Sakarya’nın cadde ve sokaklarında kaportası olmayıp trafik kurallarını tanımayan, sürücüsünün canı nereyi isterse orada olan, motorlu taşıtlar arasında slalom yapmaktan çekinmeyen, kendi hayatı yanında yayaların dahi hayatlarını tehlikeye sokan, bisiklet, elektrikli skuter, motorlu bisiklet ve motosiklet sürücülerinin neden olduğu araç terörü ile iç içe yaşadığımızı söylesek her halde abartmış olmayız.
Kontrol edilemez seviyelere ulaşan,cadde ve sokaklarımızı, hatta yaya kaldırımlarını dahi işgal etmekten çekinmeyen bisiklet, elektrikli skuter, motorlu bisiklet ve motosiklet sürücülerinin vatandaşın huzuruna dahi kast eder seviyelere ulaşabilme sebeplerine baktığımızda yine resmi kurum ya da kuruluşların sorumluluktan sorumsuzluğa kaçış manevrasının tezahürü olarak karşımıza çıktığını söyleyebiliyoruz.
Sakarya yerel yöneticiler tarihinde en başarısız, en beceriksiz, en kötü belediye başkanlığı yapma başarısını(!) gösteren Ekrem Yüce’yi bu noktada anmadan geçemeyeceğim. Ekrem Yüce kendi aklınca hedefine koyduğu siyasi amacına giden yolda araç olarak kullandığı popülist ve kamu kaynaklarını zarara uğratan uygulamaları benim “Kaportasız araç işgali” olarak addettiğim bu sonucun en önemli nedenlerinden birisidir.
Ekrem Yüce; siyasi hedefleri uğruna har vurup harman savurduğu tüyü bitmemiş yetimin hakkı olan vatandaşın paralarını hiçbir yeterli alt yapıyı oluşturmadan kendi dönemi öncesinde faaliyete geçirilen “Bisiklet vadisi projesi” üzerinden sözde bisiklet şehri popülizmi uğruna çöpe atmakla kalmamış amiyane tabirle Hindistan veya Pakistan’ın cadde ve sokaklarını aratmayan bisiklet, elektrikli skuter, motorlu bisiklet ve motosiklet işgallerinin baş aktörü olmuştur.
Tüm bunlara ilave olarak cadde ve sokaklarımızda neredeyse işgal seviyesine gelen ve her nedense yeterli denetim ve kontrollerin yapılmadığı moto kuryelere ayrı bir parantez açmadan geçmek olmaz.

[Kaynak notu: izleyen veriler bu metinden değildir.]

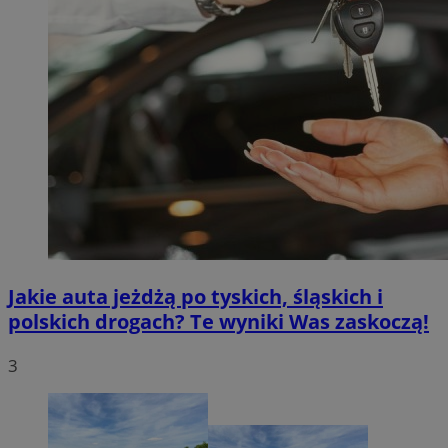
Jakie auta jeżdżą po tyskich, śląskich i
polskich drogach? Te wyniki Was zaskoczą!
3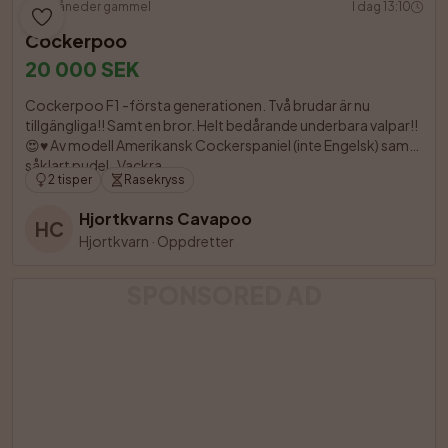
3 måneder gammel
I dag 13:10
Cockerpoo
20 000 SEK
Cockerpoo F1 -första generationen. Två brudar är nu 
tillgängliga!! Samt en bror. Helt bedårande underbara valpar!!
😍♥️ Av modell Amerikansk Cockerspaniel (inte Engelsk) samt 
såklart pudel.  Vackra

2 tisper
Rasekryss
Hjortkvarns Cavapoo
HC
Hjortkvarn
·
Oppdretter
SPONSORED AD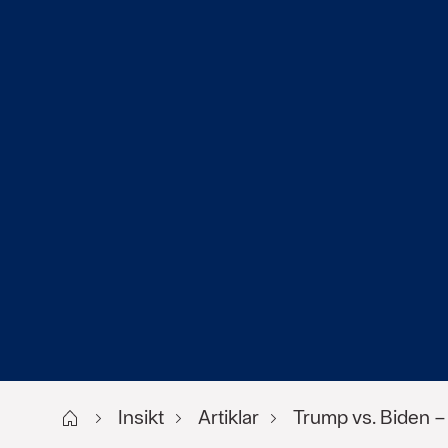
Start
Insikt
Artiklar
Trump vs. Biden –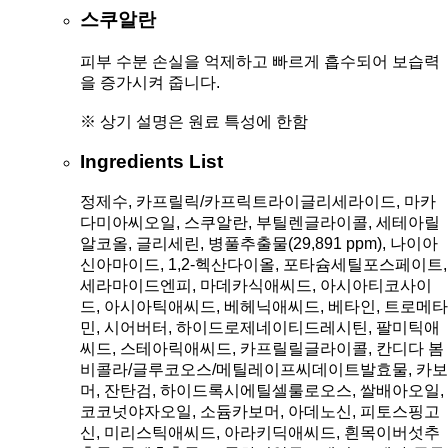
스쿠알란
피부 수분 손실을 억제하고 빠르게 흡수되어 보습력
을 증가시켜 줍니다.
※ 상기 설명은 원료 특성에 한함
Ingredients List
정제수, 카프릴릭/카프릭트라이글리세라이드, 마카
다미아씨오일, 스쿠알란, 부틸렌글라이콜, 세테아릴
알코올, 글리세린, 병풀추출물(29,891 ppm), 나이아
신아마이드, 1,2-헥산다이올, 포타슘세틸포스페이트,
세라마이드엔피, 마데카식애씨드, 아시아티코사이
드, 아시아틱애씨드, 베헤닉애씨드, 베타인, 트로메타
민, 시어버터, 하이드로제네이티드레시틴, 팔미틱애
씨드, 스테아릭애씨드, 카프릴릴글라이콜, 칸디다 봄
비콜라/글루코오스/메틸레이프씨데이트발효물, 카보
머, 잔탄검, 하이드록시에틸셀룰로오스, 쌀배아오일,
코코넛야자오일, 소듐카보머, 아데노신, 피토스핑고
신, 미리스틱애씨드, 아라키딕애씨드, 흰목이버섯추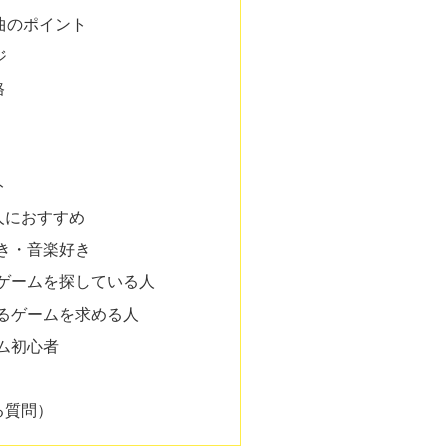
曲のポイント
ジ
格
ト
な人におすすめ
好き・音楽好き
ーゲームを探している人
べるゲームを求める人
ム初心者
ある質問）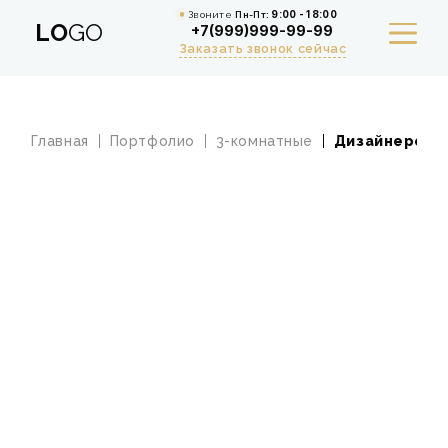
Звоните
Пн-Пт:
9:00 - 18:00
LO
GO
+7(999)999-99-99
Заказать звонок сейчас
Главная
Портфолио
3-комнатные
Дизайнерский
УСЛУГИ
ПОРТФОЛИО
РАСЧЕТ СТОИМОСТИ РЕМОНТА
АКЦИИ
СТАТЬИ
СТОИМОСТЬ
О КОМПАНИИ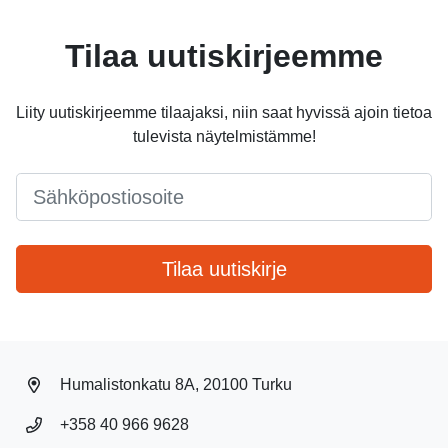
Tilaa uutiskirjeemme
Liity uutiskirjeemme tilaajaksi, niin saat hyvissä ajoin tietoa
tulevista näytelmistämme!
Email
*
Tilaa uutiskirje
Humalistonkatu 8A, 20100 Turku
+358 40 966 9628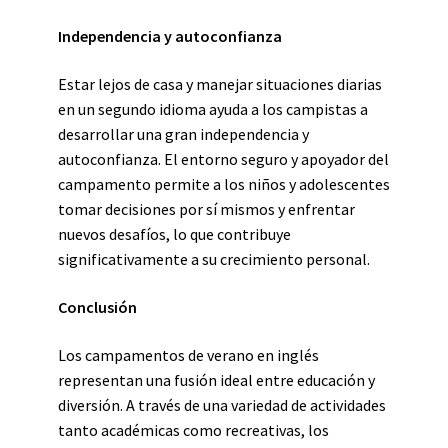
Independencia y autoconfianza
Estar lejos de casa y manejar situaciones diarias
en un segundo idioma ayuda a los campistas a
desarrollar una gran independencia y
autoconfianza. El entorno seguro y apoyador del
campamento permite a los niños y adolescentes
tomar decisiones por sí mismos y enfrentar
nuevos desafíos, lo que contribuye
significativamente a su crecimiento personal.
Conclusión
Los campamentos de verano en inglés
representan una fusión ideal entre educación y
diversión. A través de una variedad de actividades
tanto académicas como recreativas, los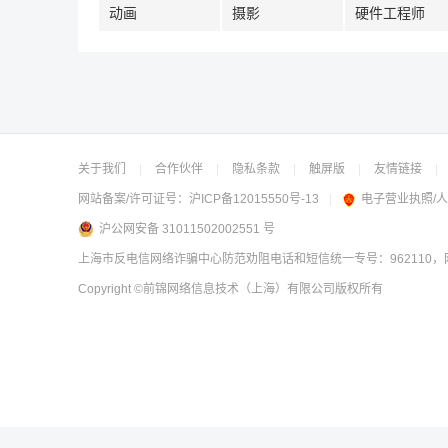
动画
摄影
硬件工程师
关于我们
|
合作伙伴
|
隐私条款
|
触屏版
|
友情链接
|
网站备案/许可证号：
沪ICP备12015550号-13
|
电子营业执照/
沪公网安备 31011502002551 号
上海市反电信网络诈骗中心防范劝阻电话和短信统一专号：962110，网
Copyright
©前锦网络信息技术（上海）有限公司
版权所有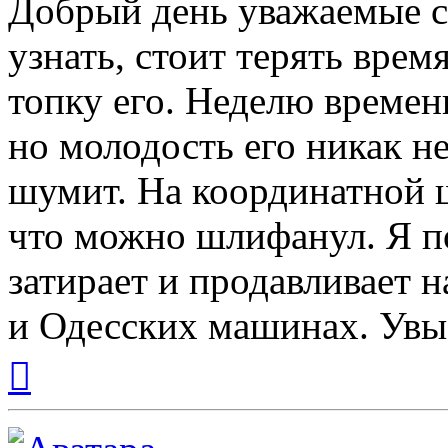
Добрый день уважаемые с
узнать, стоит терять врем
топку его. Неделю времен
но молодость его никак не
шумит. На координатной 
что можно шлифанул. Я п
затирает и продавливает 
и Одесских машинах. Увы 
Вернуться
к
началу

Ülkemiz genelinde yaklaşık olarak 900 bin civarında Moto Kurye bulunmakta olup bunların yaklaşık 200 tanesi her yıl çeşitli kazalar nedeniyle vefat etmektedir. Ülkemiz genelinde yoğun olarak kullanılan bu Moto Kuryeleri çalıştıranların çalıştırdıkları bu kuryelerin SGK girişlerini yapıp yapmadıkları, vergilerini verip vermedikleri, kullandıkları motosikletlerin uygunluklarının olup olmadığı, 6331 sayılı İş Sağlığı ve Güvenliği Kanunu kapsamında gerekli kriterlerin yerine getirilip getirilmediği, mesleki yeterlilik belgelerinin bulunup bulunmadığı, şehir içi eşya ve yük taşıma belgelerinin gerekli olup olmadığı konuları ayrıca ele alınması gereken konular ama bizi ilgilendiren yönü elbette ki Sakarya boyutudur.

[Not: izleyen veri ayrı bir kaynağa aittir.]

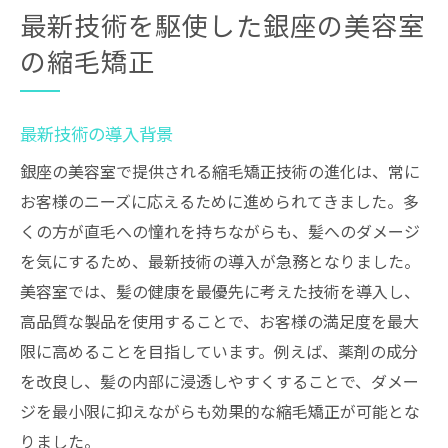
最新技術を駆使した銀座の美容室
の縮毛矯正
最新技術の導入背景
銀座の美容室で提供される縮毛矯正技術の進化は、常に
お客様のニーズに応えるために進められてきました。多
くの方が直毛への憧れを持ちながらも、髪へのダメージ
を気にするため、最新技術の導入が急務となりました。
美容室では、髪の健康を最優先に考えた技術を導入し、
高品質な製品を使用することで、お客様の満足度を最大
限に高めることを目指しています。例えば、薬剤の成分
を改良し、髪の内部に浸透しやすくすることで、ダメー
ジを最小限に抑えながらも効果的な縮毛矯正が可能とな
りました。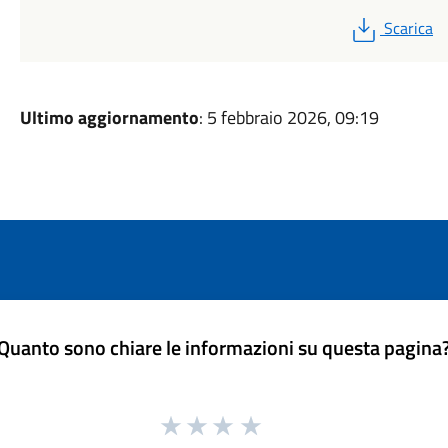
PDF
Scarica
Ultimo aggiornamento
: 5 febbraio 2026, 09:19
Quanto sono chiare le informazioni su questa pagina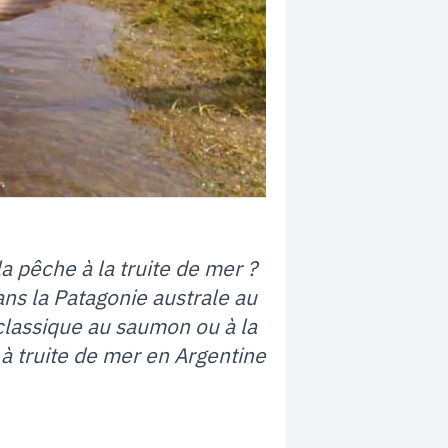
 pêche à la truite de mer ?
ans la Patagonie australe au
classique au saumon ou à la
 à truite de mer en Argentine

Şehrimizin cadde ve sokaklarını neredeyse işgal eden, cadde ve sokaklarımız ile karayollarımız da trafik ve yaya güvenliğini tehdit eden ve benim “Kaportasız araç” olarak addettiğim araç işgallerine karşı başta trafik görevlileri yanında görevli tüm kurum ve kuruluşların acilen ve geciktirilmeden asli görevlerini yapmalarını bekliyoruz. Bu gidişle cadde ve sokaklarımız uzak doğu ülkelerinde olduğu gibi trafik keşmekeşi yaşamaya doğru hızla ilerlemektedir. Bu denetimsizlik, kontrolsüzlük ve sorumsuz sorumluların duyarsızlığı devam ederse cadde ve sokaklarımızda “Rikşa” benzeri araçlar görürsek şaşırmayacağız.
(Yayınlanan yazılar, köşe yazarlarının kendi şahsi görüşüdür.)